Step 2: Determine which cancellation path applies

There are three paths to PMI removal:

  • Automatic termination (78% LTV): Your lender must cancel PMI on the date your loan balance reaches 78% of the original purchase price, per your amortization schedule. No action needed — but verify it happens.
  • Request based on original value (80% LTV): You can request cancellation in writing when your balance hits 80% of the original price. No appraisal needed. You must have a good payment history.
  • Request based on current value (80% LTV): If your home has appreciated, you can request cancellation based on a new appraisal. This is the fastest path for most borrowers in 2026, given rising home values.

Step 3: Submit a written request to your servicer

The HPA requires that your request be in writing.

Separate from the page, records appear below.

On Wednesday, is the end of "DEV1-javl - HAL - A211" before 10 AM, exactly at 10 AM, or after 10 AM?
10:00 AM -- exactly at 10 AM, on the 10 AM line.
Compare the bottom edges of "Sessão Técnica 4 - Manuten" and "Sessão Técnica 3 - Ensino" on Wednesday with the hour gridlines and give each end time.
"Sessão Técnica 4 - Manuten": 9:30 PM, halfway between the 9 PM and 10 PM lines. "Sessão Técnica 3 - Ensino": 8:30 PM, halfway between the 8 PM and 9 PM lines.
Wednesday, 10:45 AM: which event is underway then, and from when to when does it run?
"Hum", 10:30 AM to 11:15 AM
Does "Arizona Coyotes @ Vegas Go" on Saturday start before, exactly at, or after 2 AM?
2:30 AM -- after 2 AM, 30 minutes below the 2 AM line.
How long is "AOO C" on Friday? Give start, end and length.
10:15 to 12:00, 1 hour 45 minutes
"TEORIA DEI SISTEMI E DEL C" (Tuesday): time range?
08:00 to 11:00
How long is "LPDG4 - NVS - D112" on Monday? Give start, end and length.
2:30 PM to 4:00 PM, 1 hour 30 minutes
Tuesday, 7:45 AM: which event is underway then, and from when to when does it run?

Most lenders have a specific form or letter requirement. Include your loan number, a statement requesting PMI cancellation, and evidence that you meet the criteria (payment history, appraisal if needed). Send it via certified mail with return receipt requested. Keep a copy. Your lender must respond within 30 days. If approved, PMI removal typically takes effect within the next billing cycle.

Step 4: If denied, appeal or refinance

If your lender denies your request, they must provide a written explanation. Common reasons include a recent late payment, a second mortgage that pushes your combined LTV above 80%, or an appraisal that came in lower than expected. You can appeal with additional evidence — a second appraisal from a different company, or proof that your payment history is better than they claim. If all else fails, refinancing into a conventional loan with 20% equity is a clean reset, though it comes with closing costs of roughly 2% to 5% of the loan amount.

The Step Most People Skip

Most borrowers never check their amortization schedule. Your lender calculates automatic termination based on the original schedule, not your actual payments. If you've made extra principal payments, you could be at 75% LTV on the schedule but 70% in reality. You must request cancellation based on actual payments — the lender won't recalculate automatically. This oversight costs around $1,200 per year in unnecessary premiums (LendingTree, PMI Analysis 2026).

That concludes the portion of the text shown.